With these thoughts in mind, I would offer a short list of questions for any politician or civic leader who wishes to engage in self-reflection with the goal of reducing their own level of partisanship and improving their public service:
Do you accept that members of the other party love their country and are people of good will, and do you avoid portraying them as unpatriotic?
Do you believe that members of the opposing party can frequently contribute to good policy and do you make an attempt to include them in early deliberations?
Do you seek out opportunities to work with leaders of the other party?
Even as you participate in partisan debates, is your first impulse a sober reflection on what is good for the country?
Do you study an issue in depth with an open mind and do you avoid an overreliance on your party’s orthodox positions and arguments?
Do you allow your thinking to evolve as circumstances and evidence evolve?
While recognizing the essential imperative to represent your constituent’s interests and listen to their ideas, are you willing on occasion to disagree with them and explain your reasoning?
Do you maintain your civility, even when others around you do not?
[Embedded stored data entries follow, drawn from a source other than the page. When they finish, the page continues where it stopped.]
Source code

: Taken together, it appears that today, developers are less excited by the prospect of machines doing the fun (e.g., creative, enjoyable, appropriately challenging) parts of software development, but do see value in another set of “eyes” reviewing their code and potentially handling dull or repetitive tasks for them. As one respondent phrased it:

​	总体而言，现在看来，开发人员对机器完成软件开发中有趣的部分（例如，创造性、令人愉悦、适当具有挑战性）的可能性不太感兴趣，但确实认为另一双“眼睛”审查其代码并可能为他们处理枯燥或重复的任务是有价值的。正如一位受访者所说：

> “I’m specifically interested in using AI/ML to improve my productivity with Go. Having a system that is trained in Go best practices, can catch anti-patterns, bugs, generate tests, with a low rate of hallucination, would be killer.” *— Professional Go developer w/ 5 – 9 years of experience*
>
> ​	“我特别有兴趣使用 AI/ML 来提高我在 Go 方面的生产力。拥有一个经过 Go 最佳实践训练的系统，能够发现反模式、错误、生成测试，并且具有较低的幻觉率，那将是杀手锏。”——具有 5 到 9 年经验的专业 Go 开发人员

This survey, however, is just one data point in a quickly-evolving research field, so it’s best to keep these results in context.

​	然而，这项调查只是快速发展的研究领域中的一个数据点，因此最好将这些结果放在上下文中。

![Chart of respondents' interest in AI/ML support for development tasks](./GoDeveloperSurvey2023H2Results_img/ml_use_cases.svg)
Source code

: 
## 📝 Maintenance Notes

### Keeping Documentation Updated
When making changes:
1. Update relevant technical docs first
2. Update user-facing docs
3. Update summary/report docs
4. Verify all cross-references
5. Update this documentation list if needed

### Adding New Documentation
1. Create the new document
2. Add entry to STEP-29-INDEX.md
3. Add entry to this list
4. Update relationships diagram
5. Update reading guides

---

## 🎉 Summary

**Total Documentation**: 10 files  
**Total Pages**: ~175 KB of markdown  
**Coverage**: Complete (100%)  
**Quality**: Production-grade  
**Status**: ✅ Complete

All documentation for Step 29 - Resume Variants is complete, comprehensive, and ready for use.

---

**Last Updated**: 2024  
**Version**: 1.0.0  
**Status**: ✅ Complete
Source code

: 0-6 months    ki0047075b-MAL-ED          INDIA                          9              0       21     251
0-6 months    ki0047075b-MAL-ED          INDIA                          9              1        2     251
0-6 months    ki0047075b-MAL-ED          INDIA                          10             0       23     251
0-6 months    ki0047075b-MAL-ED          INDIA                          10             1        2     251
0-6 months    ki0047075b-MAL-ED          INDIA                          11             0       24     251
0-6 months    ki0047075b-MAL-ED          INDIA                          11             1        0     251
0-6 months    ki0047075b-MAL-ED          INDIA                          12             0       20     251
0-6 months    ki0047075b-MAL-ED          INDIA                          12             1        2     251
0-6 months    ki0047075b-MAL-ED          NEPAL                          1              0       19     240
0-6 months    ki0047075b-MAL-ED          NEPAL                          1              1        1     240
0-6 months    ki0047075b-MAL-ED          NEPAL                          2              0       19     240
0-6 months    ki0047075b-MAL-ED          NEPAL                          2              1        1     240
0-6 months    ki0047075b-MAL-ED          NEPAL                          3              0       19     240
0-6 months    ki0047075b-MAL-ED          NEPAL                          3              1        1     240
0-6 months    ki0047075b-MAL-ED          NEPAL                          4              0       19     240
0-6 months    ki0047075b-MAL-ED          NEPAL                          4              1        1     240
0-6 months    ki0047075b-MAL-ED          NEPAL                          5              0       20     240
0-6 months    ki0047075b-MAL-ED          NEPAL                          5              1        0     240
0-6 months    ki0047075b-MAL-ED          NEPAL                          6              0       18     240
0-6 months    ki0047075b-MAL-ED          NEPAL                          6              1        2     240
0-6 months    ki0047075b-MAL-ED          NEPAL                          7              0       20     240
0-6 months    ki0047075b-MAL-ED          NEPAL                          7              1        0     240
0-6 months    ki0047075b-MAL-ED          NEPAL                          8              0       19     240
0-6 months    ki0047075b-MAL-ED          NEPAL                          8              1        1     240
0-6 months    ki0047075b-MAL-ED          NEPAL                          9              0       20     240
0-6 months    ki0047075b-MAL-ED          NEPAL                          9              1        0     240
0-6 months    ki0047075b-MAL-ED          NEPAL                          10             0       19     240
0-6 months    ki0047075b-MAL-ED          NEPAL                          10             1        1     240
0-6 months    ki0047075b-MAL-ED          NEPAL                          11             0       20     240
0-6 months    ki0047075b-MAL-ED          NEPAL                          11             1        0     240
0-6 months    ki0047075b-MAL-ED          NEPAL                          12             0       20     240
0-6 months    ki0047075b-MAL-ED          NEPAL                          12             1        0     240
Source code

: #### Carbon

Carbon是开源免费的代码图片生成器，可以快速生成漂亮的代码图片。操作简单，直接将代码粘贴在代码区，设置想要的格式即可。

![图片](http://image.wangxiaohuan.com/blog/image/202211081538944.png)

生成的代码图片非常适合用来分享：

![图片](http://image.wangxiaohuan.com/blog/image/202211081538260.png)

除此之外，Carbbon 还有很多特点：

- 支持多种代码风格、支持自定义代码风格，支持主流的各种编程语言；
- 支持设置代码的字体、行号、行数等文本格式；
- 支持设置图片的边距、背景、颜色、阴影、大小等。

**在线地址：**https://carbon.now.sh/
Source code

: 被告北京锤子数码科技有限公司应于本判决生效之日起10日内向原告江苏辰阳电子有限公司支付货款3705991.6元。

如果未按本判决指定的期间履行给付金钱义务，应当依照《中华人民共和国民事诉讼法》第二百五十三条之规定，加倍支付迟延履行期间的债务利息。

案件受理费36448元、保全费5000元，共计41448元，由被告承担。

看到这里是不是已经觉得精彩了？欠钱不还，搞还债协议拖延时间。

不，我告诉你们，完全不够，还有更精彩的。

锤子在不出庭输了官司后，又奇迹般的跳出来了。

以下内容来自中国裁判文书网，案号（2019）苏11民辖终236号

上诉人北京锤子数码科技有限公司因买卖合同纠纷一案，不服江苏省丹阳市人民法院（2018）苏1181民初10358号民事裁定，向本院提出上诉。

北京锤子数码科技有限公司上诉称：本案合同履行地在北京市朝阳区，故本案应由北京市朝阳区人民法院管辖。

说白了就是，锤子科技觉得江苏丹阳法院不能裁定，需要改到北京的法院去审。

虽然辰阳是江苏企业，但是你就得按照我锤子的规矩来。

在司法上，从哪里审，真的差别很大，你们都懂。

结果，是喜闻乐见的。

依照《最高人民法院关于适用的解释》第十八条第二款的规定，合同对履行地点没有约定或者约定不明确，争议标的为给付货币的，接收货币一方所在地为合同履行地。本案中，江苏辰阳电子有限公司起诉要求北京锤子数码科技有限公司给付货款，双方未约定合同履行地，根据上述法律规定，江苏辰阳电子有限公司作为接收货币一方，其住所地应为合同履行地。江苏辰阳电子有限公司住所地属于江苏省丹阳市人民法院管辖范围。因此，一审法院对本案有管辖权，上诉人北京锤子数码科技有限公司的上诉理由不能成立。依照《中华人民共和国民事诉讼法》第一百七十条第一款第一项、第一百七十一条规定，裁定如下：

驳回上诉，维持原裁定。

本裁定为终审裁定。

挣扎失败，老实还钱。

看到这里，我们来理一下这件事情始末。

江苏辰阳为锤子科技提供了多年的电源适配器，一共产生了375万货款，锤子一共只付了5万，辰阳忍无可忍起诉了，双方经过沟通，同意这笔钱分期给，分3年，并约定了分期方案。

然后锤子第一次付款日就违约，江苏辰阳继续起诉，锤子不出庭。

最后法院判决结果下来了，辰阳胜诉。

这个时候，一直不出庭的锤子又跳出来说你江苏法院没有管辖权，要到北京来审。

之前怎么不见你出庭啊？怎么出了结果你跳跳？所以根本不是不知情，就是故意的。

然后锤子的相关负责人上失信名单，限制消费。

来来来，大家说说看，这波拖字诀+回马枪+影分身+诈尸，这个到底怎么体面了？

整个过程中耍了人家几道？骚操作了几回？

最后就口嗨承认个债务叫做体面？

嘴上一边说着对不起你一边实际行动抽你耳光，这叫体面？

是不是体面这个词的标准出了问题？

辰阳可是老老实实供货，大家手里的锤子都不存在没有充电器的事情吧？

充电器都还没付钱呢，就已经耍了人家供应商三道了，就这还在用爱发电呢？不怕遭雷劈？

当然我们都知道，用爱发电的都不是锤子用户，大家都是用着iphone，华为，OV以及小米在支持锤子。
Do you measure your words, to avoid unnecessary inflammatory rhetoric and an overreliance on simplistic partisan soundbites?
Do you avoid actions that have no purpose other than scoring partisan political points?
I hope that all who are called upon to serve our nation reflect every day on what it means to be a good public servant. I hope we reflect on our public and personal ethics, as well as the tone of our discourse and the magnanimity with which we approach those who disagree with our point of view.
Paul Douglas’ life provides us with an extraordinary example of what can be achieved through thoughtful dedication to public service. I am proud to be here with you today and to be associated in a modest way with his legacy.